§ What you are asked to do: Go through the listing below and say how many lines include "Sind". Give the number by itself.

§ Records for the task:
════════════════════

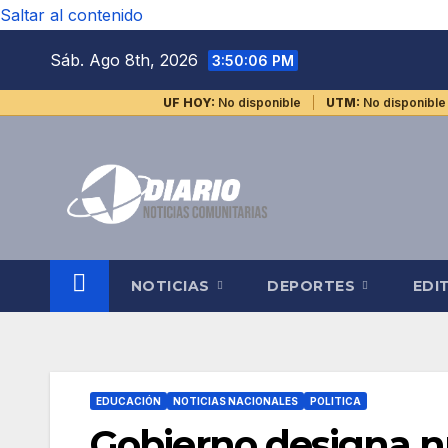
Saltar al contenido
Sáb. Ago 8th, 2026
3:50:06 PM
UF HOY:
No disponible
UTM:
No disponible
NOTICIAS
DEPORTES
EDI
EDUCACIÓN
NOTICIAS NACIONALES
POLITICA
Gobierno designa n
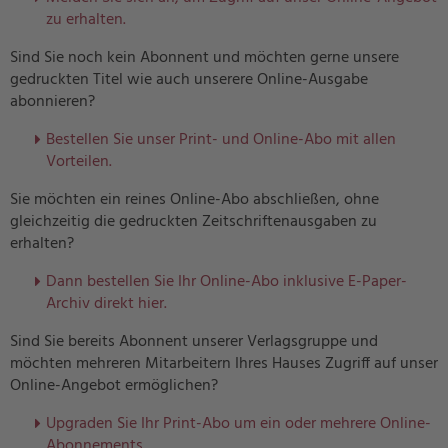
zu erhalten.
Sind Sie noch kein Abonnent und möchten gerne unsere
gedruckten Titel wie auch unserere Online-Ausgabe
abonnieren?
Bestellen Sie unser Print- und Online-Abo mit allen
Vorteilen.
Sie möchten ein reines Online-Abo abschließen, ohne
gleichzeitig die gedruckten Zeitschriftenausgaben zu
erhalten?
Dann bestellen Sie Ihr Online-Abo inklusive E-Paper-
Archiv direkt hier.
Sind Sie bereits Abonnent unserer Verlagsgruppe und
möchten mehreren Mitarbeitern Ihres Hauses Zugriff auf unser
Online-Angebot ermöglichen?
U
pgraden Sie Ihr Print-Abo um ein oder mehrere Online-
Abonnements.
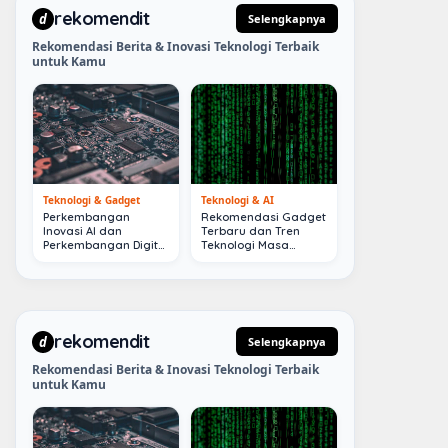
rekomendit
d
Selengkapnya
Rekomendasi Berita & Inovasi Teknologi Terbaik
untuk Kamu
Teknologi & Gadget
Teknologi & AI
Perkembangan
Rekomendasi Gadget
Inovasi AI dan
Terbaru dan Tren
Perkembangan Digital
Teknologi Masa
Terkini
Depan
rekomendit
d
Selengkapnya
Rekomendasi Berita & Inovasi Teknologi Terbaik
untuk Kamu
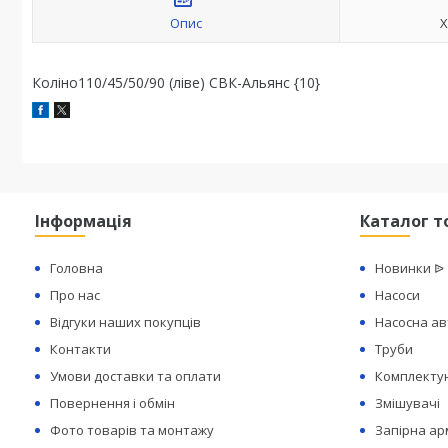
Опис
Х
Коліно110/45/50/90 (ліве) СВК-Альянс {10}
Інформація
Каталог т
Головна
Новинки ᐉ
Про нас
Насоси
Відгуки наших покупців
Насосна а
Контакти
Труби
Умови доставки та оплати
Комплектую
Повернення і обмін
Змішувачі
Фото товарів та монтажу
Запірна а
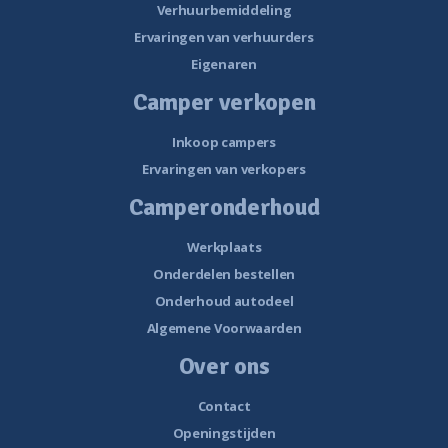
Verhuurbemiddeling
Ervaringen van verhuurders
Eigenaren
Camper verkopen
Inkoop campers
Ervaringen van verkopers
Camperonderhoud
Werkplaats
Onderdelen bestellen
Onderhoud autodeel
Algemene Voorwaarden
Over ons
Contact
Openingstijden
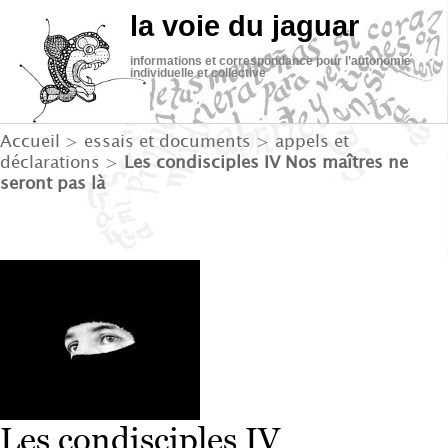
la voie du jaguar
informations et correspondance pour l’autonomie
individuelle et collective
Accueil
>
essais et documents
>
appels et
déclarations
>
Les condisciples IV Nos maîtres ne
seront pas là
Les condisciples IV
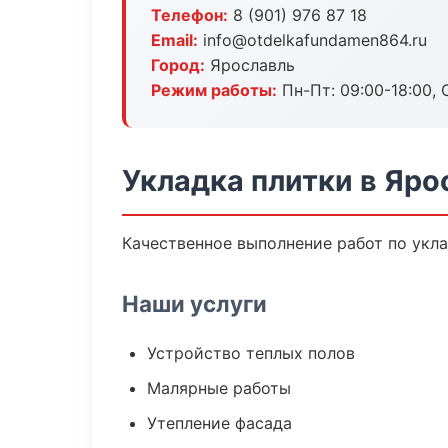
Телефон:
8 (901) 976 87 18
Email:
info@otdelkafundamen864.ru
Город:
Ярославль
Режим работы:
Пн-Пт: 09:00-18:00, С
Укладка плитки в Яро
Качественное выполнение работ по укла
Наши услуги
Устройство теплых полов
Малярные работы
Утепление фасада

════════════════════

§ Task answer: 2